Vestigios da Humanidade

Este blog é um convite a reflexão sobre a humanidade, seus vestigios, numa arquelogia viva que busca encontrar o que resta ainda da raça humana, cada vez mais robotizada, dotada de uma razão instrumental e redundante, não essencial, restrita ao mero papel de espectadora do espetaculo que protagoniza.

quinta-feira, agosto 03, 2006

mediocreapatia

Deixei de escrever através dos e-mails faz um certo tempo, e pretendo me manter longe desse “covarde anonimato" que se traduz em algum codinome@algumprovedor.com.br , mas a vida segue ligeira e os pensamentos também acompanham essa hiper-velocidade. A mediocridade dos tempos pós-modernos é algo assustador. O volume de pensamentos e idéias que circulam na internet e fora dela é cada vez maior, e a baixíssima qualidade do conteúdo não se restringe aos de pouca escolaridade. Pelo contrário. O erro maior parte dos “universitários”, ou seriam “universiotários”? Pagaram caro por um ensino médio conteudista-para-vestibulares e um curso superior igualmente rasteiro, e continuam tão ou mais ignorantes do que antes. E os que passaram pelos MBAs ? Idiotas de diploma na mão e certificado de pedigree de "adultos-amestrados-para-empresas". Ovelhas para serem tosquiadas nos escritórios de multinacionais e estatais recém-privatizadas. Se resta algum senso critico e inteligência no universo adulto, fuja dessa gente.
▬▬▬▬▬▬▬▬▬▬
# TAREFA A
Em que data foi publicada a postagem do texto selecionado?
O texto selecionado e os registros não têm nenhuma relação entre si.
▬▬▬▬▬▬▬▬▬▬
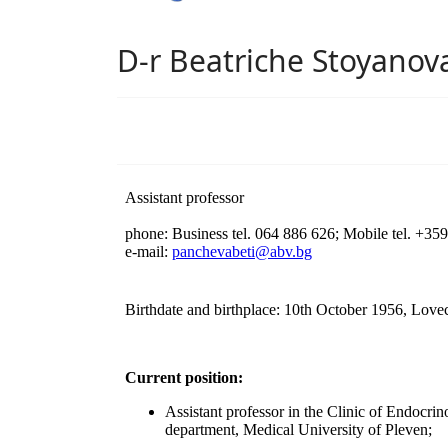
D-r Beatriche Stoyano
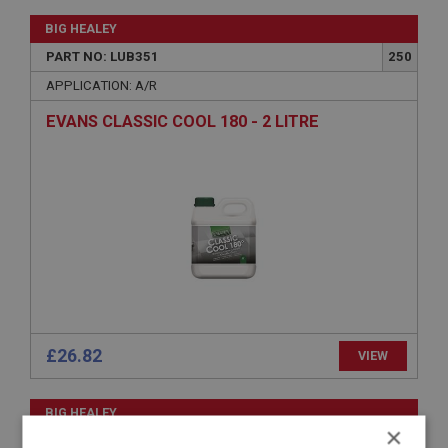
BIG HEALEY
PART NO: LUB351
250
APPLICATION: A/R
EVANS CLASSIC COOL 180 - 2 LITRE
£26.82
VIEW
BIG HEALEY
×
PART NO: LUB350
250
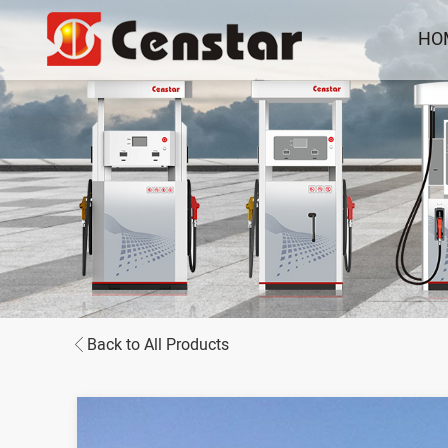
HO
Back to All Products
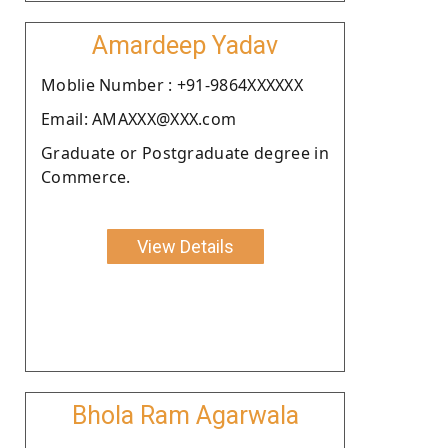
Amardeep Yadav
Moblie Number : +91-9864XXXXXX
Email: AMAXXX@XXX.com
Graduate or Postgraduate degree in
Commerce.
View Details
Bhola Ram Agarwala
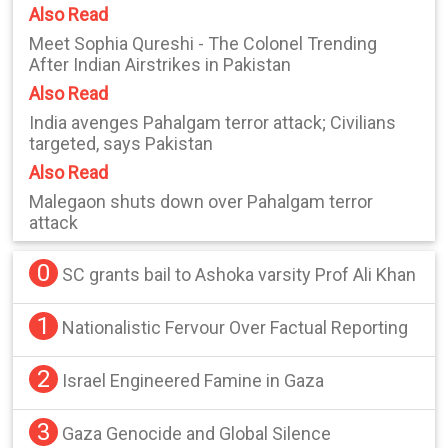
Also Read
Meet Sophia Qureshi - The Colonel Trending
After Indian Airstrikes in Pakistan
Also Read
India avenges Pahalgam terror attack; Civilians
targeted, says Pakistan
Also Read
Malegaon shuts down over Pahalgam terror
attack
0
SC grants bail to Ashoka varsity Prof Ali Khan
1
Nationalistic Fervour Over Factual Reporting
2
Israel Engineered Famine in Gaza
3
Gaza Genocide and Global Silence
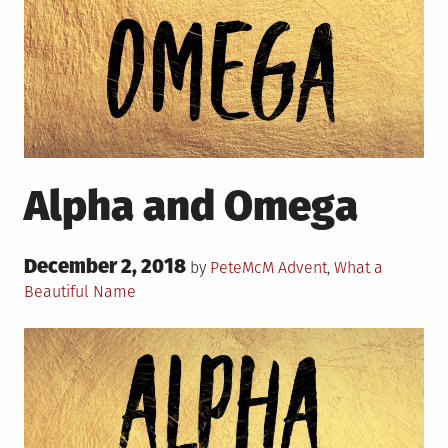
Alpha and Omega
Posted
December 2, 2018
Posted
by
PeteMcM
Advent
,
What a
on
in
Beautiful Name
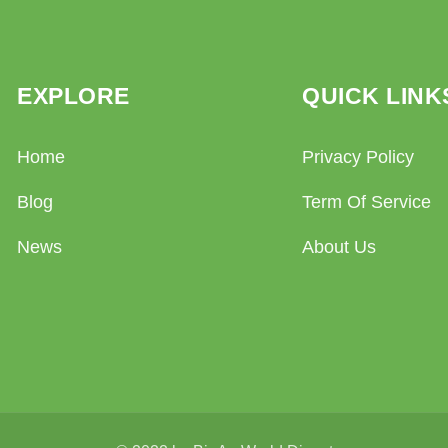
EXPLORE
QUICK LINK
Home
Privacy Policy
Blog
Term Of Service
News
About Us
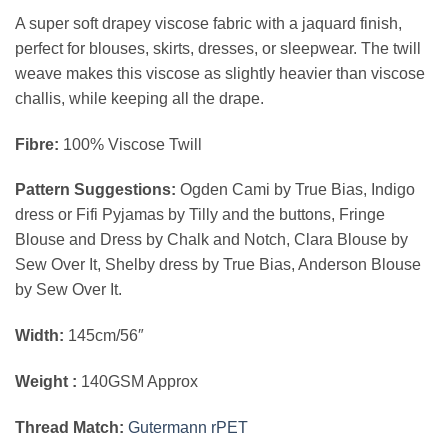
price
price
A super soft drapey viscose fabric with a jaquard finish,
was:
is:
perfect for blouses, skirts, dresses, or sleepwear. The twill
€6.00.
€4.80.
weave makes this viscose as slightly heavier than viscose
challis, while keeping all the drape.
Fibre:
100% Viscose Twill
Pattern Suggestions:
Ogden Cami by True Bias, Indigo
dress or Fifi Pyjamas by Tilly and the buttons, Fringe
Blouse and Dress
by Chalk and Notch, Clara Blouse by
Sew Over It, Shelby dress by True Bias, Anderson Blouse
by Sew Over It.
Width:
145cm/56″
Weight :
140GSM Approx
Thread Match:
Gutermann rPET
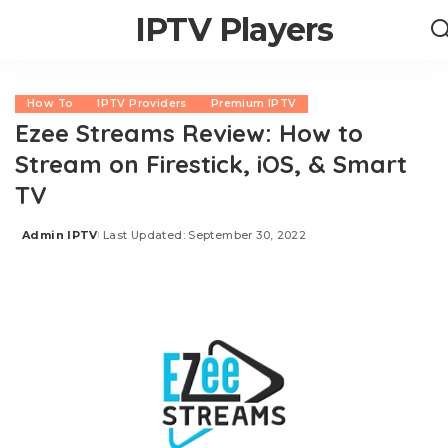
IPTV Players
How To
IPTV Providers
Premium IPTV
Ezee Streams Review: How to
Stream on Firestick, iOS, & Smart
TV
Admin IPTV
Last Updated: September 30, 2022
Posted
by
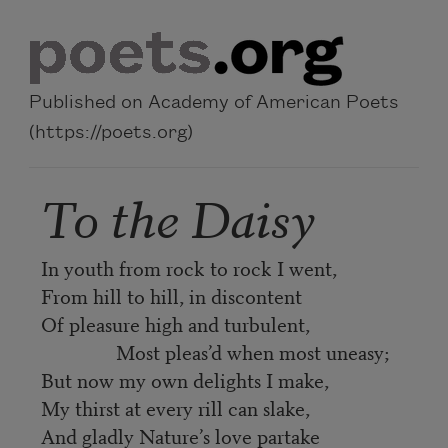
Skip to main content
Published on Academy of American Poets
(https://poets.org)
To the Daisy
In youth from rock to rock I went,
From hill to hill, in discontent
Of pleasure high and turbulent,
Most pleas’d when most uneasy;
But now my own delights I make,
My thirst at every rill can slake,
And gladly Nature’s love partake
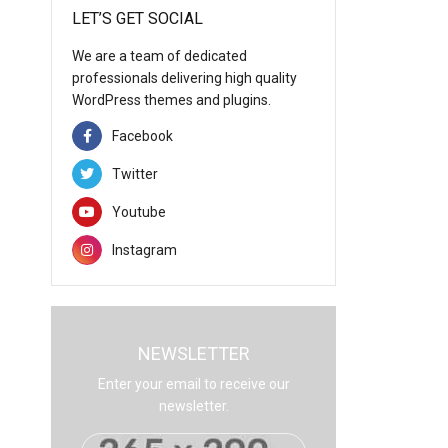
LET’S GET SOCIAL
We are a team of dedicated
professionals delivering high quality
WordPress themes and plugins.
Facebook
Twitter
Youtube
Instagram
NEWSLETTER
Enter your email to receive our
newsletter.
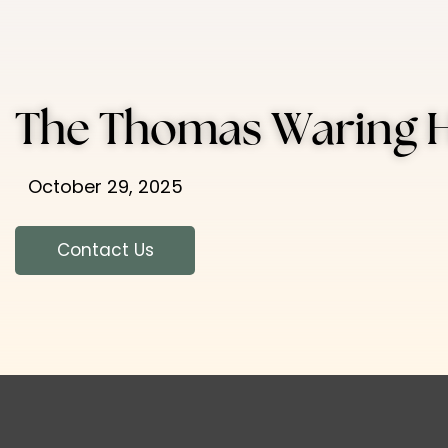
The Thomas Waring 
October 29, 2025
Contact Us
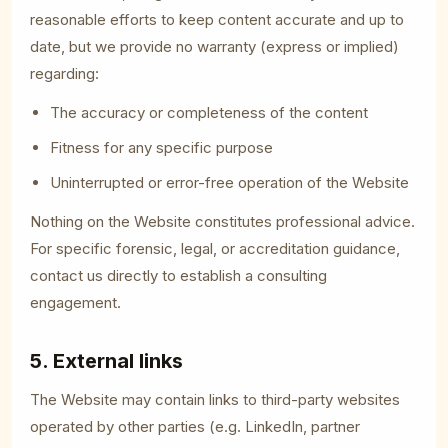
reasonable efforts to keep content accurate and up to
date, but we provide no warranty (express or implied)
regarding:
The accuracy or completeness of the content
Fitness for any specific purpose
Uninterrupted or error-free operation of the Website
Nothing on the Website constitutes professional advice.
For specific forensic, legal, or accreditation guidance,
contact us directly to establish a consulting
engagement.
5. External links
The Website may contain links to third-party websites
operated by other parties (e.g. LinkedIn, partner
▬▬▬▬▬▬▬▬▬▬
# TAREFA B
Redigite sem nenhuma alteração o trecho dos registros que vai da linha que contém "reasonable efforts to" até o fim dos registros, incluindo ambas as extremidades.

# SUA RESPOSTA A
Na quinta-feira, 3 de agosto de 2006.

# SUA RESPOSTA B
reasonable efforts to keep content accurate and up to
date, but we provide no warranty (express or implied)
regarding:
The accuracy or completeness of the content
Fitness for any specific purpose
Uninterrupted or error-free operation of the Website
Nothing on the Website constitutes professional advice.
For specific forensic, legal, or accreditation guidance,
contact us directly to establish a consulting
engagement.
5. External links
The Website may contain links to third-party websites
operated by other parties (e.g. LinkedIn, partner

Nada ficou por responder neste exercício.